## Supplied records:
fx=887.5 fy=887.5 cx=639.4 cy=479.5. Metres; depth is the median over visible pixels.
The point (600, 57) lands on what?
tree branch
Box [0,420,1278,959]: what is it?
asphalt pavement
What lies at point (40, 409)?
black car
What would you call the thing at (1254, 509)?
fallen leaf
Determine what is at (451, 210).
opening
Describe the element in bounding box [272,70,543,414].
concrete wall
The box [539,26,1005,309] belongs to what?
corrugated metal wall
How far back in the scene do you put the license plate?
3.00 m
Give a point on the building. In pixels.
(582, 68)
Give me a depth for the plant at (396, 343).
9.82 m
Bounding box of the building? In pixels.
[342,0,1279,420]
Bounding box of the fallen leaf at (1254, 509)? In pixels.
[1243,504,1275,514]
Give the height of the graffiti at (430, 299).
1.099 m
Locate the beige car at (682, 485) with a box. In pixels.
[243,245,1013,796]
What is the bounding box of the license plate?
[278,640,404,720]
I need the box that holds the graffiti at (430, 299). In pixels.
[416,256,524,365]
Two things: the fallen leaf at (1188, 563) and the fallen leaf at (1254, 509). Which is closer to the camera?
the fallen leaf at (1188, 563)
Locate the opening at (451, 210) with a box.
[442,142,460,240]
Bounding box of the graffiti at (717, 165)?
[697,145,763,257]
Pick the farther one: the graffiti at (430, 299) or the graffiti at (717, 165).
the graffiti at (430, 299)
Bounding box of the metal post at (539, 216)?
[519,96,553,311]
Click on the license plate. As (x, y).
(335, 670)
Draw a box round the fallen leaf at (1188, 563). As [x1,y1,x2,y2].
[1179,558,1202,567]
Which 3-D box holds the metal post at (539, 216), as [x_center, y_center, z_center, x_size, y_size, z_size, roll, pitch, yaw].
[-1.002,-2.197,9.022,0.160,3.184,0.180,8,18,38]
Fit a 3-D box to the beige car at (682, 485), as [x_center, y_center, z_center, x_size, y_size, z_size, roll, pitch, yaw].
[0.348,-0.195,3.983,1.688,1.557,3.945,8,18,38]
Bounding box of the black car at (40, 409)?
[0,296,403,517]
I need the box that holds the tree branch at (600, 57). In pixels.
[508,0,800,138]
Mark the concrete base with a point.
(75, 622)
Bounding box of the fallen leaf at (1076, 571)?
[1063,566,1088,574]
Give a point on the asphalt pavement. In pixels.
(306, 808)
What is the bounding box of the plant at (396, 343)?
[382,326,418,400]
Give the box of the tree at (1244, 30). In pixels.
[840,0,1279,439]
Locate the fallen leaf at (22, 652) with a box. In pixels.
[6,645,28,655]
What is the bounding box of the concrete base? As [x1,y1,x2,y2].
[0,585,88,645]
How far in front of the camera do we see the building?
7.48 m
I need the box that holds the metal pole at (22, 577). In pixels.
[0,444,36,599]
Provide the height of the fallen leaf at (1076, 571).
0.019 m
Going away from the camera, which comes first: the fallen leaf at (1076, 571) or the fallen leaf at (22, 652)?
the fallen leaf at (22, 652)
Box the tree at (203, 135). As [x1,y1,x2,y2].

## Try it:
All the records above need to be transcribed exactly and in full.

## Problem solution:
fx=887.5 fy=887.5 cx=639.4 cy=479.5. Metres; depth is the median over visible pixels.
The point (600, 57) lands on what?
tree branch
Box [0,420,1278,959]: what is it?
asphalt pavement
What lies at point (40, 409)?
black car
What would you call the thing at (1254, 509)?
fallen leaf
Determine what is at (451, 210).
opening
Describe the element in bounding box [272,70,543,414].
concrete wall
The box [539,26,1005,309] belongs to what?
corrugated metal wall
How far back in the scene do you put the license plate?
3.00 m
Give a point on the building. In pixels.
(582, 68)
Give me a depth for the plant at (396, 343).
9.82 m
Bounding box of the building? In pixels.
[342,0,1279,420]
Bounding box of the fallen leaf at (1254, 509)? In pixels.
[1243,504,1275,514]
Give the height of the graffiti at (430, 299).
1.099 m
Locate the beige car at (682, 485) with a box. In pixels.
[243,245,1013,796]
What is the bounding box of the license plate?
[278,640,404,720]
I need the box that holds the graffiti at (430, 299). In pixels.
[416,256,524,365]
Two things: the fallen leaf at (1188, 563) and the fallen leaf at (1254, 509). Which is closer to the camera?
the fallen leaf at (1188, 563)
Locate the opening at (451, 210) with a box.
[442,142,460,240]
Bounding box of the graffiti at (717, 165)?
[697,145,763,257]
Pick the farther one: the graffiti at (430, 299) or the graffiti at (717, 165).
the graffiti at (430, 299)
Bounding box of the metal post at (539, 216)?
[519,96,553,311]
Click on the license plate. As (x, y).
(335, 670)
Draw a box round the fallen leaf at (1188, 563). As [x1,y1,x2,y2].
[1179,558,1202,567]
Which 3-D box holds the metal post at (539, 216), as [x_center, y_center, z_center, x_size, y_size, z_size, roll, pitch, yaw].
[-1.002,-2.197,9.022,0.160,3.184,0.180,8,18,38]
Fit a 3-D box to the beige car at (682, 485), as [x_center, y_center, z_center, x_size, y_size, z_size, roll, pitch, yaw].
[0.348,-0.195,3.983,1.688,1.557,3.945,8,18,38]
Bounding box of the black car at (40, 409)?
[0,296,403,517]
I need the box that holds the tree branch at (600, 57). In pixels.
[508,0,800,138]
Mark the concrete base with a point.
(75, 622)
Bounding box of the fallen leaf at (1076, 571)?
[1063,566,1088,574]
Give a point on the asphalt pavement. In pixels.
(306, 808)
What is the bounding box of the plant at (396, 343)?
[382,326,418,400]
Give the box of the tree at (1244, 30). In pixels.
[840,0,1279,439]
Locate the fallen leaf at (22, 652) with a box. In pixels.
[6,645,28,655]
What is the bounding box of the concrete base? As [x1,y1,x2,y2].
[0,585,88,645]
How far in front of the camera do we see the building?
7.48 m
I need the box that holds the metal pole at (22, 577). In pixels.
[0,444,36,599]
Provide the height of the fallen leaf at (1076, 571).
0.019 m
Going away from the camera, which comes first: the fallen leaf at (1076, 571) or the fallen leaf at (22, 652)?
the fallen leaf at (22, 652)
Box the tree at (203, 135). As [x1,y1,x2,y2].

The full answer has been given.